According to one of Britannia's arch rivals in the marketplace, healthy snacks still have a long way to go. The roadblocks include the taste challenge: consumers preferring fried snacks over so called 'diet options'. Says Mayank Shah, group product manager at Parle Products: "Health snacks is growing at a rapid 35%-40% but from a very small base. It will be some time before the category achieves scale and evolves." Parle does have a couple of healthy snack products like digestive Marie biscuits and sugar-free cream crackers, but these are small. "These products cater to consumers looking for functional health benefits, but that segment has a long way to go," he adds. These launches happened around three years back and even if there are more products on the anvil, they won't be the marketer's immediate priority.
    The two need not be mutually exclusive, though. Bali points to several products from nature like fruits that straddle the two aspects with no contradiction. She says, "It's lazy to think that healthy cannot be tasty. The thing to do is challenge yourself and the product development team to say I want health and taste. It's the same as saying what is cheap cannot be functionally good. The electronics industry broke that myth entirely. Today I can buy a DVD player for 2,500 and its runs brilliantly."
Beyond Crunch Time
    
While biscuits still account for 80% of Britannia's business, the company is in the middle of a serious push behind other aspects like dairy, bread and cake. It's driven quite simply by the need to make Britannia more relevant to the consumer and increase consumption opportunities. Biscuits are and will always be a tea time or between meals snack. But according to Vinita Bali, "As a biscuit company, you don't really have anything relevant at the breakfast table. The moment I go in with bread, butter and now milk I become seen at breakfast." Imagining biscuits compete only with other biscuits is a fallacy. There are several other options from healthy ones like fruits to not so healthy ones like deep friend traditional Indian snacks. Other categories on the other hand are a lot more airtight. For instance, according to Bali, "Someone who is going to have curd rice for lunch will definitely have curds. The choice then is whether it is homemade or if they opt for our brand or the competition."
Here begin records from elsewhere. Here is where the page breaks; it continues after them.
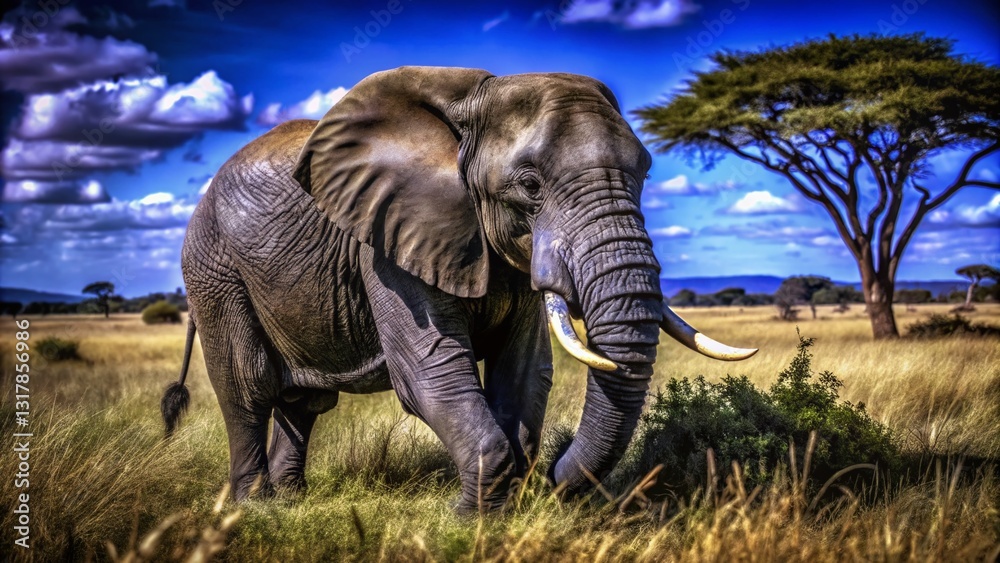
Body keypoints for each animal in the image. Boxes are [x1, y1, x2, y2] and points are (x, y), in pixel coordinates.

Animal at [160, 66, 756, 513]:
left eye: (646, 175)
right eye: (529, 185)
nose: (554, 479)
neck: (472, 101)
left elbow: (525, 367)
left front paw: (503, 506)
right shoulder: (386, 242)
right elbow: (431, 369)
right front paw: (473, 520)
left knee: (304, 402)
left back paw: (291, 501)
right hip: (214, 269)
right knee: (249, 385)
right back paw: (254, 508)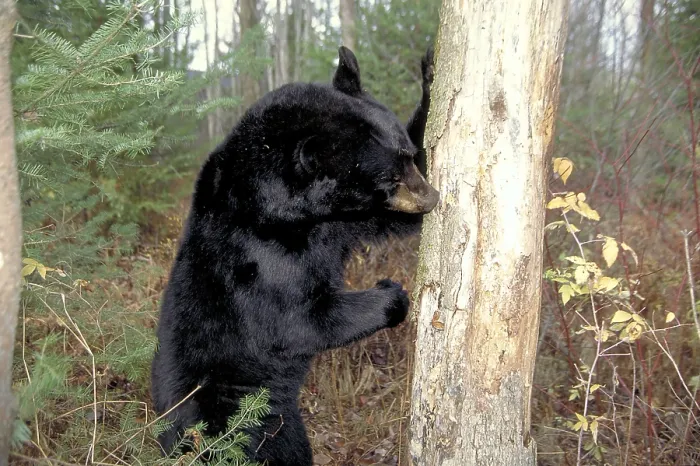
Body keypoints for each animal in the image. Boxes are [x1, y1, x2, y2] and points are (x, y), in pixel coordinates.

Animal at [150, 45, 438, 465]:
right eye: (387, 178)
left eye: (409, 156)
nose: (432, 198)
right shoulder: (259, 258)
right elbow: (299, 321)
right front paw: (393, 295)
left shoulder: (337, 224)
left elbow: (389, 221)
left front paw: (430, 73)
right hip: (241, 419)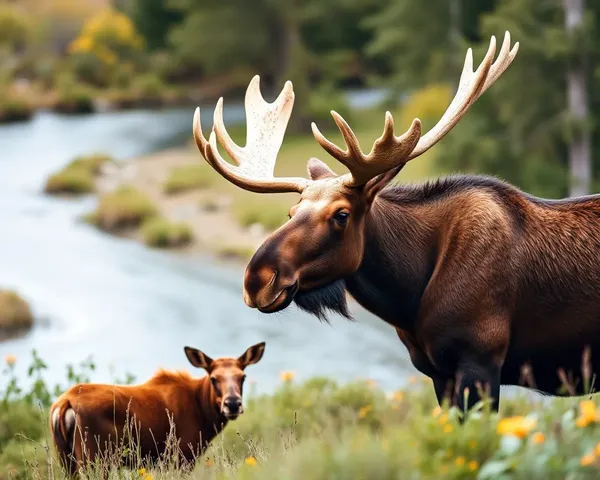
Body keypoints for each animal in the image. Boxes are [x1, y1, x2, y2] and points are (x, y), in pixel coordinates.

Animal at [50, 344, 266, 474]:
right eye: (213, 378)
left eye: (242, 377)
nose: (233, 403)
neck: (204, 416)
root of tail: (64, 404)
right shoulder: (182, 455)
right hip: (94, 457)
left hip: (66, 458)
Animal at [191, 31, 600, 412]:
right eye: (292, 212)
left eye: (341, 215)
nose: (257, 279)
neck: (408, 294)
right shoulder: (437, 372)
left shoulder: (481, 360)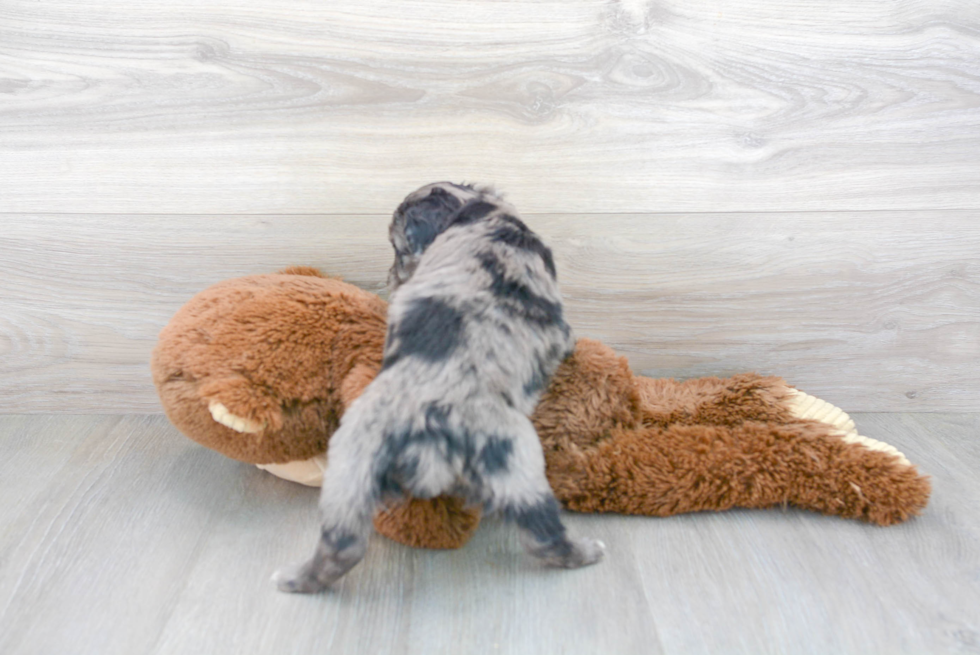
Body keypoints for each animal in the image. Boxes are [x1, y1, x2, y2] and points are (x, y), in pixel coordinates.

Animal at [272, 182, 600, 592]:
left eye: (397, 249)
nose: (390, 278)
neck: (480, 214)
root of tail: (424, 421)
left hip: (350, 465)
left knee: (340, 546)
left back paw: (292, 579)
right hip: (514, 461)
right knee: (544, 535)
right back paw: (589, 552)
    When it comes to milk, Britannia again ties it in with health, selling slim or zero fat milk in terapaks. Its flavoured milk range with variants like badam, chocolate and the soon to be launched chaas in Mumbai, ensure it gets into lunchboxes too. Says Bali, "There is a conventional way of thinking about brands which is 'how much do I advertise?' or 'what do I do at the point of sales?' Another way to think is how often am I relevant to the consumer right through the day? One of the things that's worked for us is to extend and expand Britannia in a consumer's life." It's been pushing the edge on differentiation in cheese not just via flavoured spreads and cheese cubes but more recently with gourmet variants imported from Austria.
    Many of these products being a lot more perishable than Britannia's mainstay of biscuits has caused it to relook at distribution. Curd has a 15 day shelf life but that's only if stored in the right conditions. And when it comes to bread, Bali says, "In a city like Mumbai, if it's not available between 6:30 and 7:00 in the morning, we've effectively lost our sales for the day since they want fresh bread. The product, form and character determine the go-to-market strategy."